● Document section

Data literacy

Share on:


Cover photo is from Wikipedia and showed up when I googled “liar” so it must be true [tic].

I really wanted to blog about something else for the last few days, but I’ve been kind of depressed by the state of data literacy and I had to talk about it.

We have more information available at our fingertips than any other people before us. That fact alone should make us the most informed and enlightened humans to walk the face of the Earth, but the result has been far from that. Instead large majorities of the population latch on to statements that don’t make sense and are often easily proven wrong by looking at the raw data. I have no data on how many statements floating around the collective intelligence are misleading or plain wrong, but whatever the statistics are I don’t feel wrong in saying it is too high.

The straw that broke this camel’s back

In the last few weeks I have seen so many things forwarded to me (not in any of the few news sources I do consume though) that sounded odd. The numbers didn’t look right at a first glance. In almost all of the cases the numbers or information were being used as a foundation for claiming that another group was wrong or misleading people. I will not even touch the subjects. In many ways the subjects are not the problem, just the daily manifestation we all are encountering. Most of them will fade with time and we shouldn’t waste too much energy on them no matter what side we fall on with an issue.

Today I received one talking about a finding that was being censored. Looking at the social media around the claims there was a lot of rhetoric, but no data. The graphs were oddly done, but people on one side held them up and people on the other side kicked them aside. No one did what all of us should do in this case. Look at the data.

I spent about 10 minutes and found the original reference data on the appropriate government website. Plotting the data not only could I tell the original claim was wrong, I could tell that the other side was not seeing the problem either. Both sides were wrong for different reasons and in different ways. I spent 30 minutes from beginning to end looking at the data to realize that all of the chatter was destructive noise. Why hadn’t anyone else?

● Given data
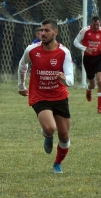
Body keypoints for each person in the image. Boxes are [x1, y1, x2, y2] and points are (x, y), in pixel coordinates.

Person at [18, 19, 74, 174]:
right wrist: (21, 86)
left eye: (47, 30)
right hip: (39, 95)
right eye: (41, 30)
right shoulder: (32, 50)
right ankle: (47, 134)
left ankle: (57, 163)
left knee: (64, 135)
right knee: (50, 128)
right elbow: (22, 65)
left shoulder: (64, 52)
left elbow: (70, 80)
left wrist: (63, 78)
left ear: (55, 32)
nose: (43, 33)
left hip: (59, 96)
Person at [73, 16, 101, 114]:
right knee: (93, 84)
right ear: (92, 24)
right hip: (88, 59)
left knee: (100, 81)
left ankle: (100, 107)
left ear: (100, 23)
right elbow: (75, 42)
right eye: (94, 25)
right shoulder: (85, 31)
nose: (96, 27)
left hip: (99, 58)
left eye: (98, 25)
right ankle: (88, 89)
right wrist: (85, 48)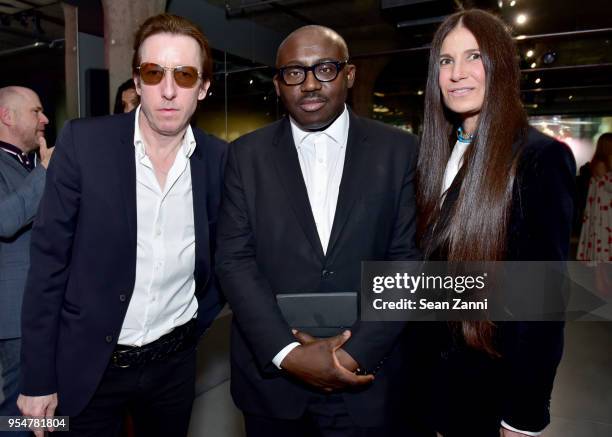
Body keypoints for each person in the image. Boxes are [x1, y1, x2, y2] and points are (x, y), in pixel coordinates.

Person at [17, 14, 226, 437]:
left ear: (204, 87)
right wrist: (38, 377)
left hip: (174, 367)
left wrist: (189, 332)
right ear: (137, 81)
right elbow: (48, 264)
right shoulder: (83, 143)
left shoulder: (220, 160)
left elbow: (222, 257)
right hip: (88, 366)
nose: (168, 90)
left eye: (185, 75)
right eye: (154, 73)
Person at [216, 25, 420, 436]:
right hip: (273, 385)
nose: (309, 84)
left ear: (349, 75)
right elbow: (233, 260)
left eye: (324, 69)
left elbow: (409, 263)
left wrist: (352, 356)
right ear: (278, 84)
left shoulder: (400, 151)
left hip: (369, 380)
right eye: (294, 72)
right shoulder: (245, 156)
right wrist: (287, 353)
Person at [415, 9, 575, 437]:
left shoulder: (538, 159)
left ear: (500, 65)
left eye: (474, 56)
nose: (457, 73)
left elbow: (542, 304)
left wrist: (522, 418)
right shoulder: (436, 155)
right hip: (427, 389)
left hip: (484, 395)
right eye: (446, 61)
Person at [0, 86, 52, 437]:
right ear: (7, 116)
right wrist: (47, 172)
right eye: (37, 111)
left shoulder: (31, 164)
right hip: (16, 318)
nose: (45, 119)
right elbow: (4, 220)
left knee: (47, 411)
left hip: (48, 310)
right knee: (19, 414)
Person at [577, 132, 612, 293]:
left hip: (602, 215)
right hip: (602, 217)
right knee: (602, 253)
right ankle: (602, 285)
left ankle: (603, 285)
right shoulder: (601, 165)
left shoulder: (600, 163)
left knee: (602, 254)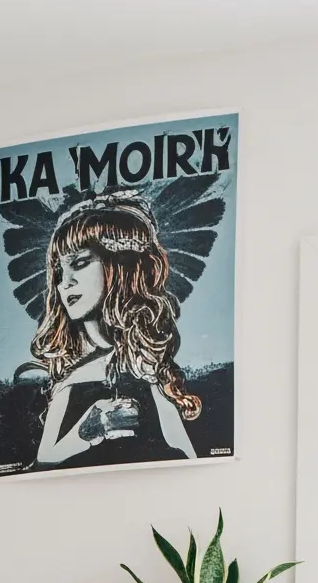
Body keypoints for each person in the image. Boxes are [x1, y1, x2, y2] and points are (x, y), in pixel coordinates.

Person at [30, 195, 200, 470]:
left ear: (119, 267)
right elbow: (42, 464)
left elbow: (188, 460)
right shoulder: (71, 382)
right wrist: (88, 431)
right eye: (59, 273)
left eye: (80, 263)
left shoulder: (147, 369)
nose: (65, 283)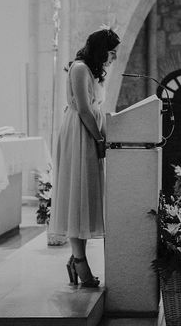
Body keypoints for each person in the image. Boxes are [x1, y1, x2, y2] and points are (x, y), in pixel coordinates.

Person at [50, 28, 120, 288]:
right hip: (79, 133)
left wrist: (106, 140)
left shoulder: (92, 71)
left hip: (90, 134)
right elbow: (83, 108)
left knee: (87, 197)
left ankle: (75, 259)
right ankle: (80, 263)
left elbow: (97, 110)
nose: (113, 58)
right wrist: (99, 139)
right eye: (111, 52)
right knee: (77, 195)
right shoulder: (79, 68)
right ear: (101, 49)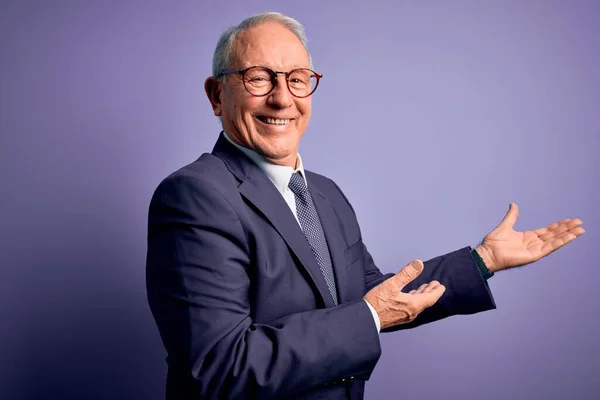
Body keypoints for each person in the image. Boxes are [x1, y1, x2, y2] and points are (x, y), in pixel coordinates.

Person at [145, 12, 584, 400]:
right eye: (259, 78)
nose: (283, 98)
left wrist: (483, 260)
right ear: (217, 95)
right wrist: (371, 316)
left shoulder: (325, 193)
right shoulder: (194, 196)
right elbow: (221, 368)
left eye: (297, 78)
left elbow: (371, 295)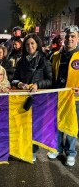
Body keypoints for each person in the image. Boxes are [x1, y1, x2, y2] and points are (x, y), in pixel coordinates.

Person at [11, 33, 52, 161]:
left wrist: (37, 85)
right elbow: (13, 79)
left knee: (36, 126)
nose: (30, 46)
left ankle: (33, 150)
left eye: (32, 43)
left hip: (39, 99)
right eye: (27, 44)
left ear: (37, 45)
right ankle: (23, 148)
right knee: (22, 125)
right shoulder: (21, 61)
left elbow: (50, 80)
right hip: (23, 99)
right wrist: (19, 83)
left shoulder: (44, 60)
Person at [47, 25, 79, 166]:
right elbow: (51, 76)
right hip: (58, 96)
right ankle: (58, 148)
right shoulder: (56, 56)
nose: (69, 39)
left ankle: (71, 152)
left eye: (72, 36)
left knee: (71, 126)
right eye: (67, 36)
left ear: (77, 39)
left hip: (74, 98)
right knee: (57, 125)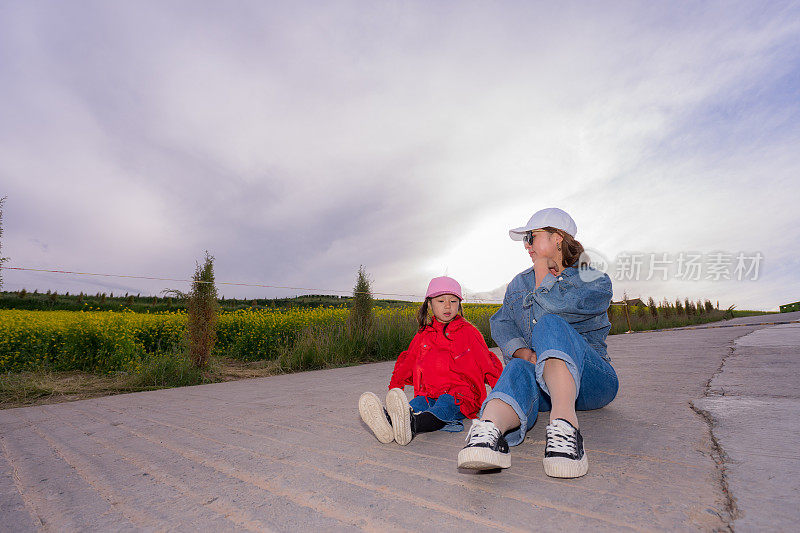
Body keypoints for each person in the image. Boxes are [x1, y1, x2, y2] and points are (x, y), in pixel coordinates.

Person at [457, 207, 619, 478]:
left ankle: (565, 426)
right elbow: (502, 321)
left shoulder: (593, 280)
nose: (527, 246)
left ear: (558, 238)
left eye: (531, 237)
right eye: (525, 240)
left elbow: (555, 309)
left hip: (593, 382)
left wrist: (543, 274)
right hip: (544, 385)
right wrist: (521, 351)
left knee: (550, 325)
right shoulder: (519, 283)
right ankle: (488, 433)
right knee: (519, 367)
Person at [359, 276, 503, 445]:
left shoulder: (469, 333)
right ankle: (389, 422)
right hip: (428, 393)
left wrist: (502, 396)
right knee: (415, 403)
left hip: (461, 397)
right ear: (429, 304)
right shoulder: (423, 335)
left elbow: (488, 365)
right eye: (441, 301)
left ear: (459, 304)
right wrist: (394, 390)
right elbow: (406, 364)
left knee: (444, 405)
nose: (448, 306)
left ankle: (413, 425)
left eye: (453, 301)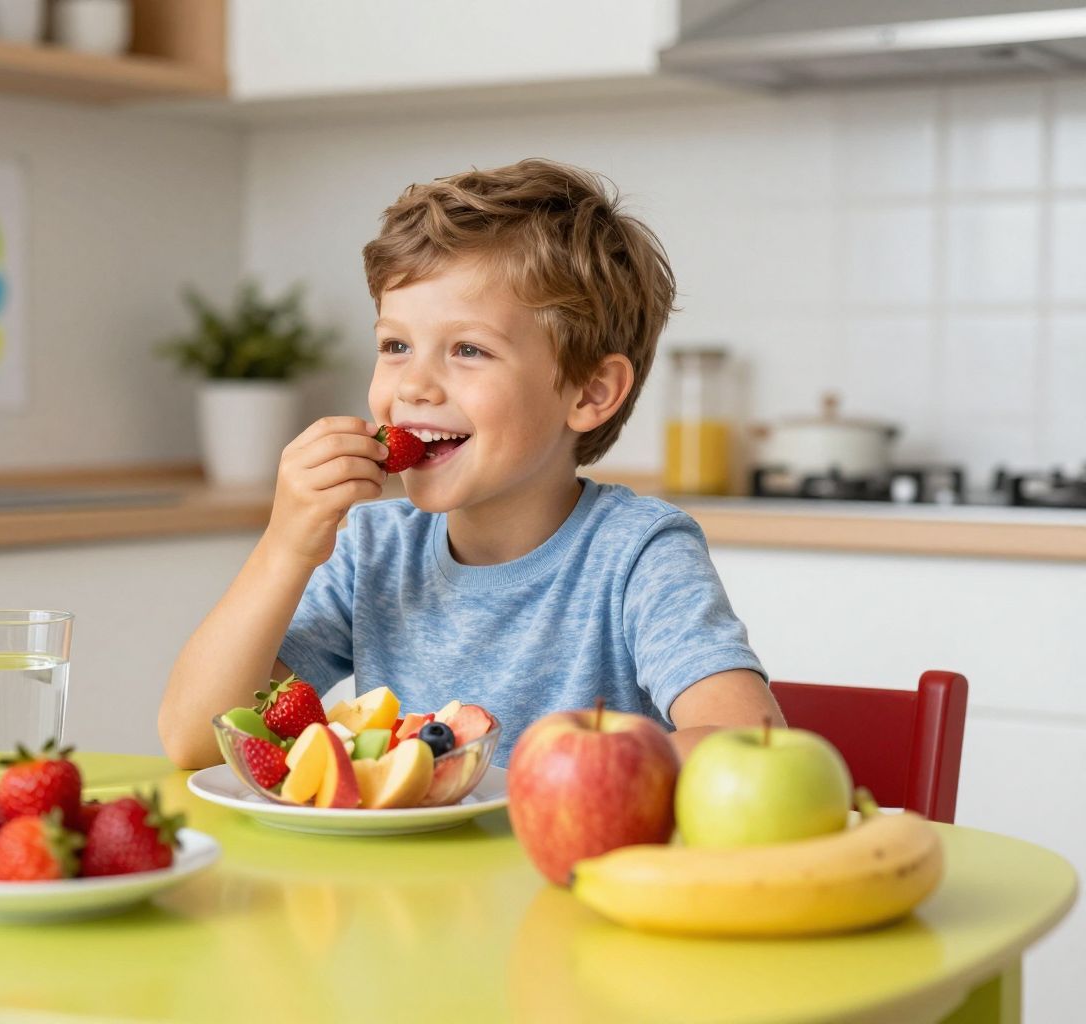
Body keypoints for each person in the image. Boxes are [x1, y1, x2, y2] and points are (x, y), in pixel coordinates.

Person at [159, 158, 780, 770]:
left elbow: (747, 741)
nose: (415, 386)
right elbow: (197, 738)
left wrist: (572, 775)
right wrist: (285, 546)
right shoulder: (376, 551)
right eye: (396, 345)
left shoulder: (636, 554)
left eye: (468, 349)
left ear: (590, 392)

● Task list
1: In the post on data literacy, why does the writer say we shouldn't spend much energy on the subjects of the items forwarded to them?
2: In the data literacy post, reproduce the passage from "Cover photo is" up to and including "is too high.", with "fingertips" changed to "disposal".
3: Carry on the blog post about data literacy from where it ends.

● Your written answers
1: The writer says the subjects aren't the real problem. They are only the daily form the problem takes. Most of them will also fade with time.

2:
Cover photo is from Wikipedia and showed up when I googled “liar” so it must be true [tic].

I really wanted to blog about something else for the last few days, but I’ve been kind of depressed by the state of data literacy and I had to talk about it.

We have more information available at our disposal than any other people before us. That fact alone should make us the most informed and enlightened humans to walk the face of the Earth, but the result has been far from that. Instead large majorities of the population latch on to statements that don’t make sense and are often easily proven wrong by looking at the raw data. I have no data on how many statements floating around the collective intelligence are misleading or plain wrong, but whatever the statistics are I don’t feel wrong in saying it is too high.

3:
Was downloading the data set and throwing it into a spreadsheet too hard for everyone yelling at each other in social media? Apparently it was and that made me angry and depressed at the same time.

Intellectual Honesty

I hold a concept very highly, that of intellectual honesty. The root of the concept is that we should always strive to be honest about what we know and don’t know, especially when it is painful and may negate closely held beliefs. Striving to be more intellectually honest helps us and the people around us by being able to confront issues with the best knowledge of the moment. It is also a realization that we are often mentally wrong and overcoming emotional bias and preconceived notions is difficult, but always worth it.

There are a few ways of doing this better.

  1. The data forms the narrative. The narrative never affects the data.
  2. Additional data always informs the estimation of what is going on.
  3. If data needs to be discarded there is a flaw somewhere.
  4. Always verify the data the best you can.

The “stories” I was receiving recently violated all of these. Some more obviously than others, but it was obvious that the writers were not adhering to the same concept, and the people passing them around didn’t check, but rather became a conduit for those ideas to spread.

Many of the ideas came from people that had a narrative that they needed to reinforce. Many of them allowed that need to blind them in the face of information. Others intentionally mislead others to reinforce the shared narrative in a way they wanted. I do want to believe that the people intentionally doing this are a very small minority, but I have no evidence either way.

Data literacy

Let’s assume that most people do not willing want to spread falsehoods (if not true I think we can give up on this version of society right now). What everyone needs to do is become better at digital literacy. That means looking at data when it comes in, splitting it from the narrative and judging for yourself in an intellectually honest manner.

I’m not sure how to tell someone when to not trust data, but I think they can build a sense for when to check it by checking data in general. Someone tells you the leading cause of death is X, go check it yourself. Googling is often the first stop, maybe Wikipedia. The second stop will be the links each provides. Finally you should probably look at authorities, like in the example the CDC would be a good choice.

As you look for the validity of the data you should read the details around it to understand what we don’t know. Maybe there is a gap in the data for some reason, or a known error in it’s collection. Neither makes the data worthless, but both need to be dealt with appropriately.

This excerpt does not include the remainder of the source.